- _Given problem_
Copy every line of the entries below word for word, leaving the pictures out of your answer.
-- BEGIN Provided entries --
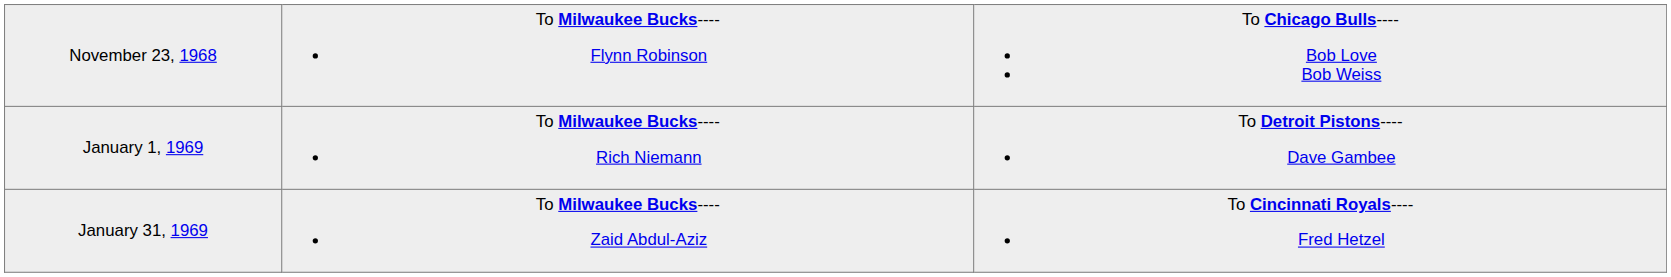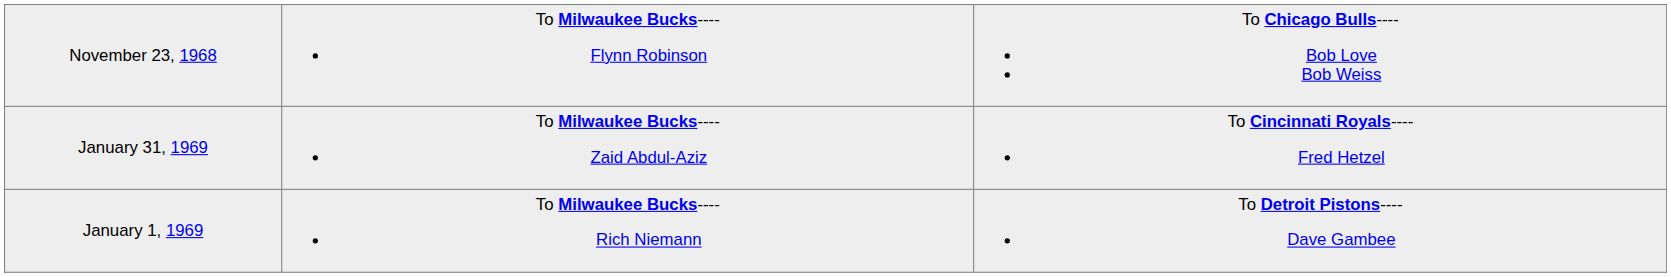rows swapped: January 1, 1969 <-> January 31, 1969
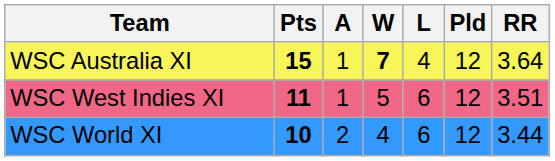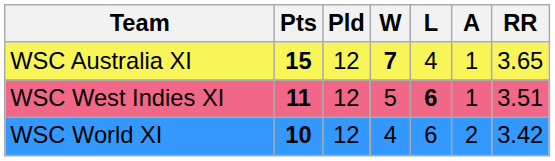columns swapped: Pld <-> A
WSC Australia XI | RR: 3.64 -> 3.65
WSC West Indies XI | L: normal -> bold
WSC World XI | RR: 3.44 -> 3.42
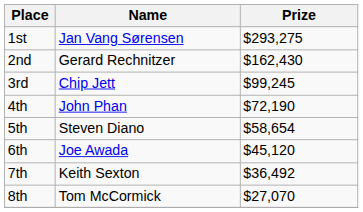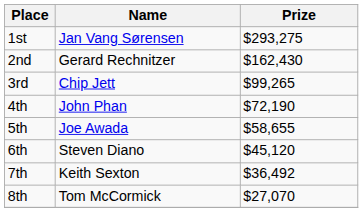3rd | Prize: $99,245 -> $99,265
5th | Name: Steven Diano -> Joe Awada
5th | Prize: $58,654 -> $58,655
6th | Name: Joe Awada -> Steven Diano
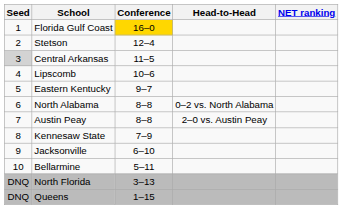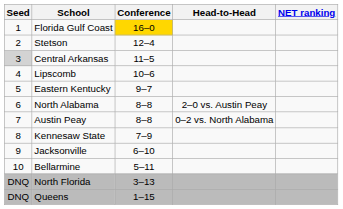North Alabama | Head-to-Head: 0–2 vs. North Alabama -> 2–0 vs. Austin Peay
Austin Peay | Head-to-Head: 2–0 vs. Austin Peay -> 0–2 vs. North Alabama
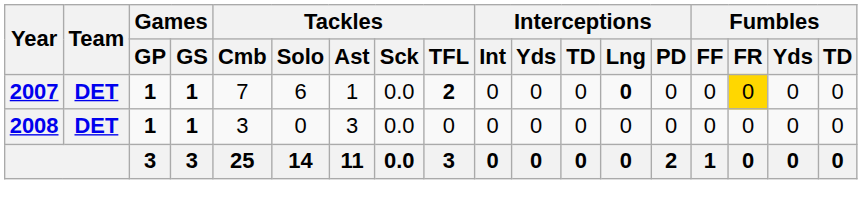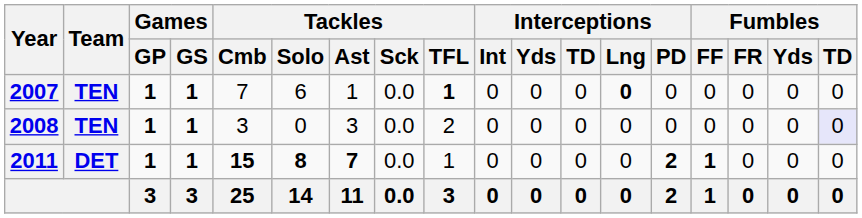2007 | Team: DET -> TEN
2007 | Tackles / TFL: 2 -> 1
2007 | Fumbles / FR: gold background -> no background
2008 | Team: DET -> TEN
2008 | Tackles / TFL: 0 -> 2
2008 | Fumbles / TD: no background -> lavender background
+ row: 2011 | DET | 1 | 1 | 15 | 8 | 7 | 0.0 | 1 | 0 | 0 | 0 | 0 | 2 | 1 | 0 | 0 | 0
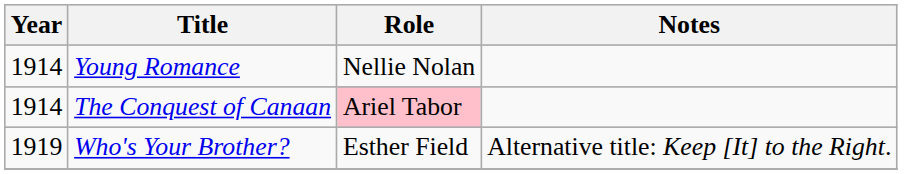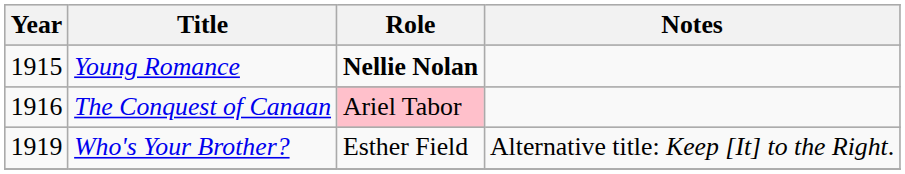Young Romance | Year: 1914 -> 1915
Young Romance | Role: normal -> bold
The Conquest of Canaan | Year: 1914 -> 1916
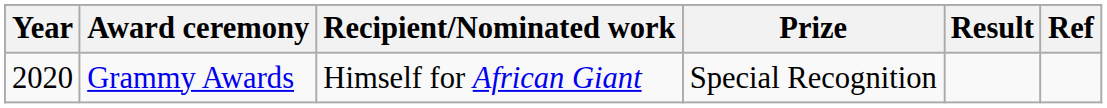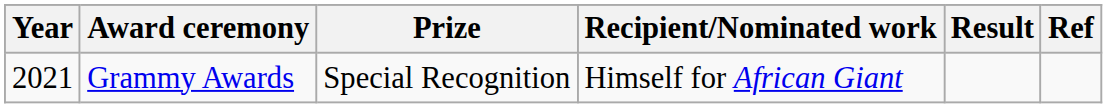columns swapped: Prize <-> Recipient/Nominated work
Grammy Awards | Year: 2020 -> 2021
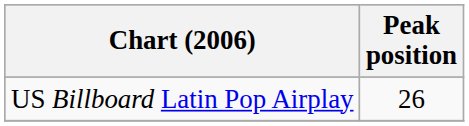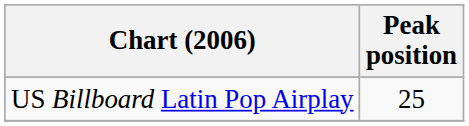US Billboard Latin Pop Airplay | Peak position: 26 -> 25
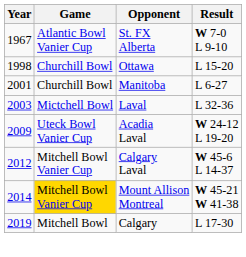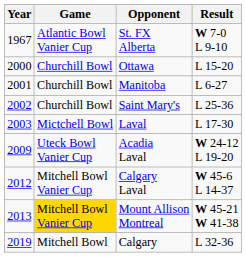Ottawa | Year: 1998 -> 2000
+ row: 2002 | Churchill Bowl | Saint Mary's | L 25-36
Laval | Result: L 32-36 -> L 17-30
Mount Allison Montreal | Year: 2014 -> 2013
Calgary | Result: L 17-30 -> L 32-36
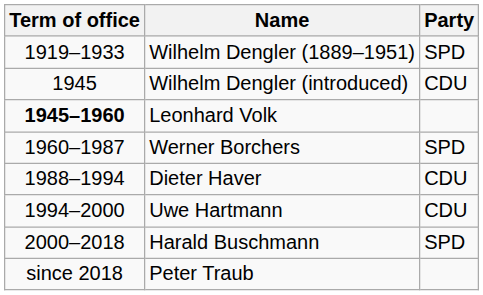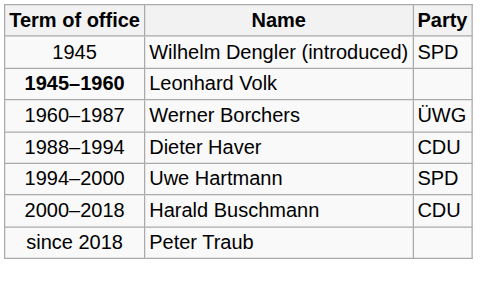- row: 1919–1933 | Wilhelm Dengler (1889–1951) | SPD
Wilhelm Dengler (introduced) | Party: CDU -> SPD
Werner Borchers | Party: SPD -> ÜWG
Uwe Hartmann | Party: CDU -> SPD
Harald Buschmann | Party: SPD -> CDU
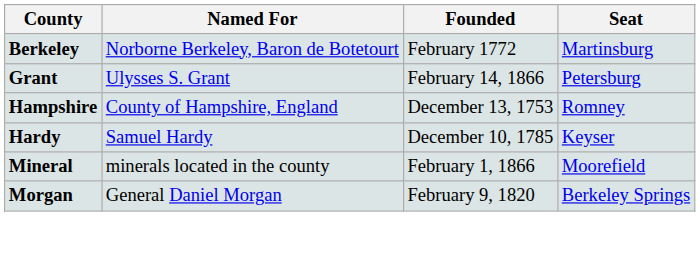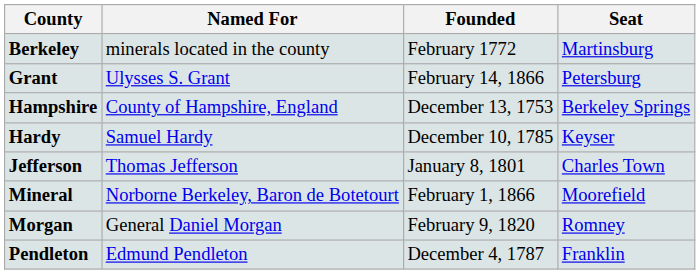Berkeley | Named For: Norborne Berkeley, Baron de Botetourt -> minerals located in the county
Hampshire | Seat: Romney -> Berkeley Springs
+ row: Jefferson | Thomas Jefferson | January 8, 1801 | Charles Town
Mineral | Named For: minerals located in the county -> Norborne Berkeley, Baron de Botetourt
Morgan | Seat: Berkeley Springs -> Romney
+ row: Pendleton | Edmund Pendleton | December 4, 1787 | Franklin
-- END Provided entries --
- _Task result_
rows swapped: January 1, 1969 <-> January 31, 1969
columns swapped: Pld <-> A
WSC Australia XI | RR: 3.64 -> 3.65
WSC West Indies XI | L: normal -> bold
WSC World XI | RR: 3.44 -> 3.42
3rd | Prize: $99,245 -> $99,265
5th | Name: Steven Diano -> Joe Awada
5th | Prize: $58,654 -> $58,655
6th | Name: Joe Awada -> Steven Diano
North Alabama | Head-to-Head: 0–2 vs. North Alabama -> 2–0 vs. Austin Peay
Austin Peay | Head-to-Head: 2–0 vs. Austin Peay -> 0–2 vs. North Alabama
2007 | Team: DET -> TEN
2007 | Tackles / TFL: 2 -> 1
2007 | Fumbles / FR: gold background -> no background
2008 | Team: DET -> TEN
2008 | Tackles / TFL: 0 -> 2
2008 | Fumbles / TD: no background -> lavender background
+ row: 2011 | DET | 1 | 1 | 15 | 8 | 7 | 0.0 | 1 | 0 | 0 | 0 | 0 | 2 | 1 | 0 | 0 | 0
Young Romance | Year: 1914 -> 1915
Young Romance | Role: normal -> bold
The Conquest of Canaan | Year: 1914 -> 1916
columns swapped: Prize <-> Recipient/Nominated work
Grammy Awards | Year: 2020 -> 2021
US Billboard Latin Pop Airplay | Peak position: 26 -> 25
Ottawa | Year: 1998 -> 2000
+ row: 2002 | Churchill Bowl | Saint Mary's | L 25-36
Laval | Result: L 32-36 -> L 17-30
Mount Allison Montreal | Year: 2014 -> 2013
Calgary | Result: L 17-30 -> L 32-36
- row: 1919–1933 | Wilhelm Dengler (1889–1951) | SPD
Wilhelm Dengler (introduced) | Party: CDU -> SPD
Werner Borchers | Party: SPD -> ÜWG
Uwe Hartmann | Party: CDU -> SPD
Harald Buschmann | Party: SPD -> CDU
Berkeley | Named For: Norborne Berkeley, Baron de Botetourt -> minerals located in the county
Hampshire | Seat: Romney -> Berkeley Springs
+ row: Jefferson | Thomas Jefferson | January 8, 1801 | Charles Town
Mineral | Named For: minerals located in the county -> Norborne Berkeley, Baron de Botetourt
Morgan | Seat: Berkeley Springs -> Romney
+ row: Pendleton | Edmund Pendleton | December 4, 1787 | Franklin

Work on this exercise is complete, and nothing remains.